Thought Control’s Lingua Franca

Flagg Taylor

Law & Liberty | 2015

Academic-speak these days is quite easy to imitate. Here is a representative specimen that might well be found in your email in-box if you happen to work in American higher education: “As a community we must all rededicate ourselves to dialogue about inclusion, diversity, and social justice, and to rejecting the hegemonic discourse of oppression that dominates the white/heteronormative culture.” Lots of abstract jargon strung together to warn opponents and reassure friends—nothing in the way of real thought or even mere description.

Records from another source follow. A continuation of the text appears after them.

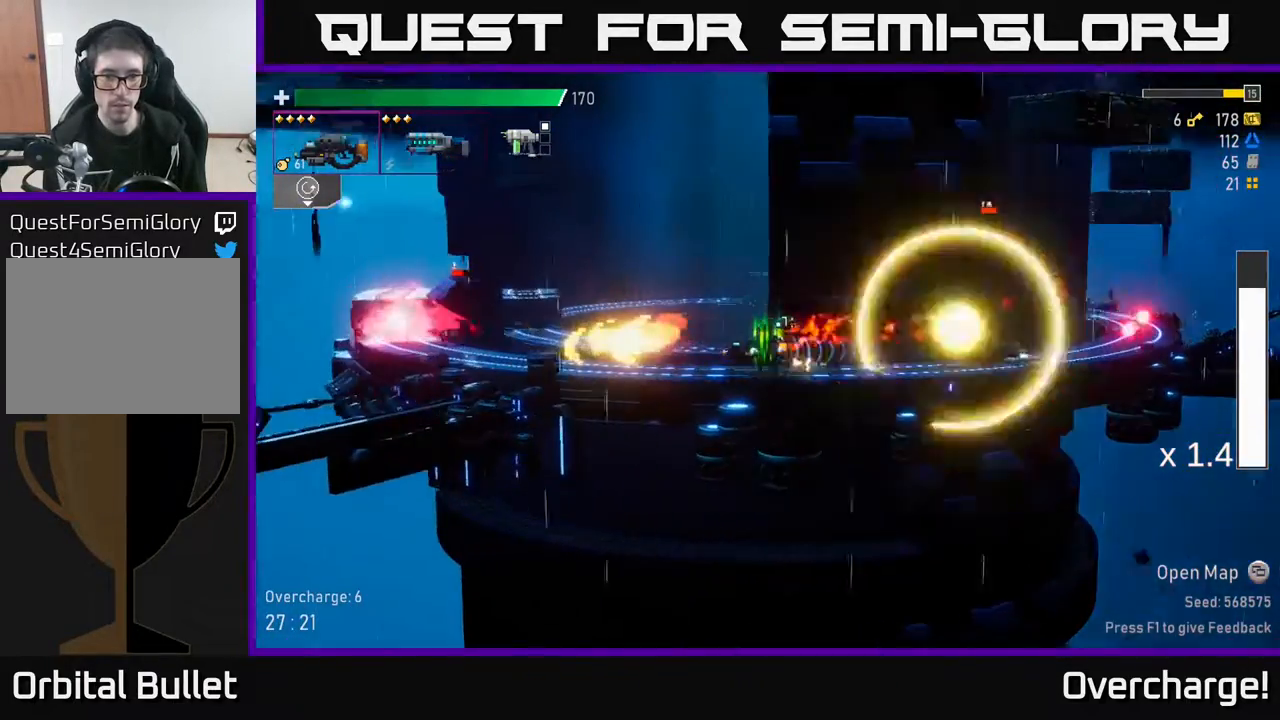
{"buttons": [], "left_stick": "left", "events": [[133, "A", "down"], [433, "A", "up"]]}
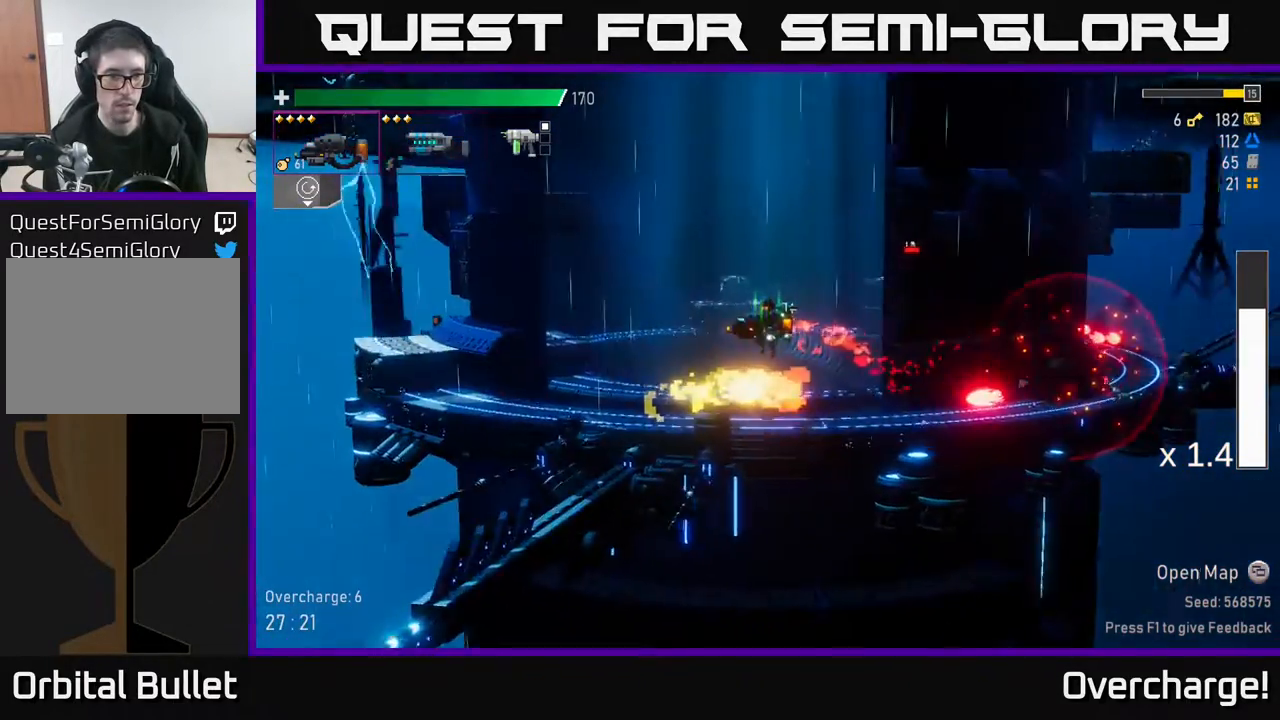
{"buttons": ["A", "X"], "left_stick": "left", "events": [[83, "A", "down"], [333, "X", "down"]]}
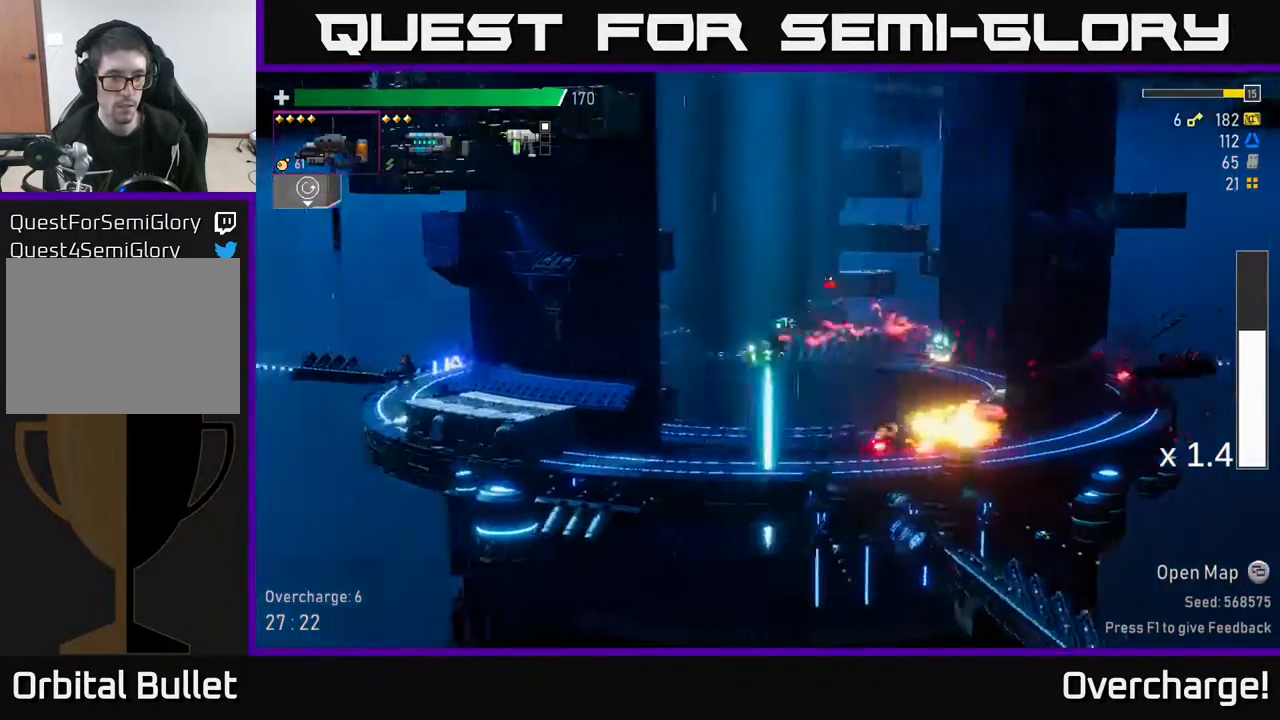
{"buttons": ["A"], "left_stick": "left", "events": [[133, "X", "up"], [183, "A", "up"], [183, "L2", "down"], [300, "L2", "up"], [300, "R2", "down"], [417, "A", "down"], [433, "R2", "up"]]}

For those who are committed to a de-politicized education, such language represents, to use a phrase of Roger Scruton’s, “the deep syntax of our torment.” Truth be told, language has been deployed in such a manner before. Under communist regimes, there were “reliable” terms that officialdom arranged and rearranged almost endlessly: “bourgeois,” “imperialist,” “Zionist,” “progressive,” “proletarian,” or “building socialism”—one could undoubtedly come up with a host of others.

Language is used in such discourse not to reveal meaning—to provide a window on reality—but to exert power. It prefers the abstract to the concrete, the general to the specific.

People appeared in this discourse not as freely-choosing individuals but as abstractions, through which impersonal forces struggle for domination . . . Meanwhile, it was important to fuse the permitted words into bundles, so as to block the doors through which reality might enter.

Thus does the language of political correctness recall the totalitarian discourse of communism—a world that now belongs to the apparently distant and foreign 20th century.